For preprocessing of data, two files are used, namely utility.py and preprocess.py. Before, preprocessing make sure the following 4 things are present in the data folder.
- results_20130124.token
- flickr30k_images folder
- VGG_ILSVRC_19_layers_deploy.prototxt
- VGG_ILSVRC_19_layers.caffemodel
You have to edit the utilities.py to add appropriate caffe model path. Once the above prerequisites are met, run the following command in the terminal to preprocess images.
python preprocess.py
After running above command, it will create features.npy and annotations.pickle in the data folder. These two files will be used for training of model.
To train the model, run the following command
python trainModel.py model/ data/features.npy data/annotations.pickle
- The first argument specifies the path at which the model will be saved after every epoch.
- The second argument specifies the path of features.npy, which gets created in the preprocessing step.
- The third argument specifies the path of annotations.pickle, which gets created in the preprocessing step.
This will start the training of the model and you can observe the loss for each batch (batchsize=80). Model is saved after every epoch. The code runs for 1000 epochs.(Note: It takes a long time for training for 1000 epochs, hence the model after 80th epoch is used for evaluation and it tends to give decent results).
Training with decay was tested but didnt give good enough results. The line for introducing decay has been commented, but can be used if required.
(Note: Pretrained model-80 is present in the data folder for evaluation purposes.)
Since training for 1000 epochs takes longer time, model after 80th epoch is used for evaluation and it tends to give decent results.
For evaluation of an image, we need to preprocess the image to get its VGG features. This can be done using the CreateDataForSingleImage.py. Run the following command to compute the features.

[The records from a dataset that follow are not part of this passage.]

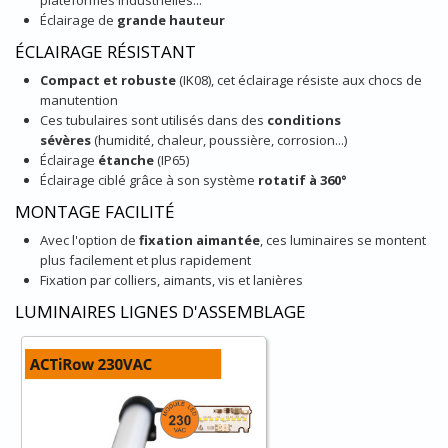
plateformes industrielles...
Éclairage de
grande hauteur
ÉCLAIRAGE RÉSISTANT
Compact et robuste
(IK08), cet éclairage résiste aux chocs de
manutention
Ces tubulaires sont utilisés dans des
conditions
sévères
(humidité, chaleur, poussière, corrosion...)
Éclairage
étanche
(IP65)
Éclairage ciblé grâce à son système
rotatif à 360°
MONTAGE FACILITÉ
Avec l'option de
fixation aimantée
, ces luminaires se montent
plus facilement et plus rapidement
Fixation par colliers, aimants, vis et lanières
LUMINAIRES LIGNES D'ASSEMBLAGE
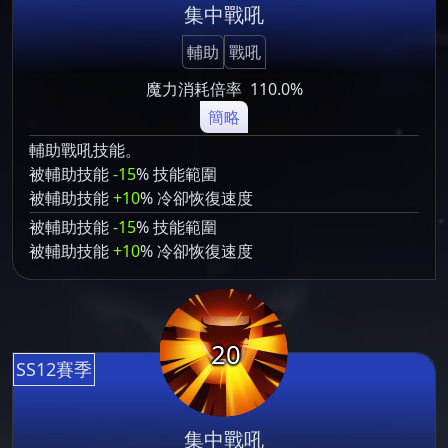
集中戰吼
輔助
戰吼
魔力消耗倍率
110.0%
簡略
輔助戰吼技能。
被輔助技能
-15
% 技能範圍
被輔助技能
+10
% 冷卻恢復速度
被輔助技能
-15
% 技能範圍
被輔助技能
+10
% 冷卻恢復速度
20
SS12賽季
集中戰吼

python CreateDataForSingleImage.py ImageFeatures/manInSnow.npy Images/manInSnow.jpg
- The first argument specifies the path at which the features would be stored.
- The second argument specifies the path of the image whose features needs to be computed.
(Note: Features for few images are present in the data folder for evaluation of the model-80.)
Now we need to run the following command to get the caption and visualize the attention over image. This can be done using the following command.
python testModel.py model/model-80 Images/manInSnow.jpg ImageFeatures/manInSnow.npy data/annotations.pickle
- The first argument specifies the saved model path.
- The second argument specifies the image path
- The third argument specifies the image features path
- The fourth argument specifies the annotations path
Running the command would yield the caption and also display the attention maps over images.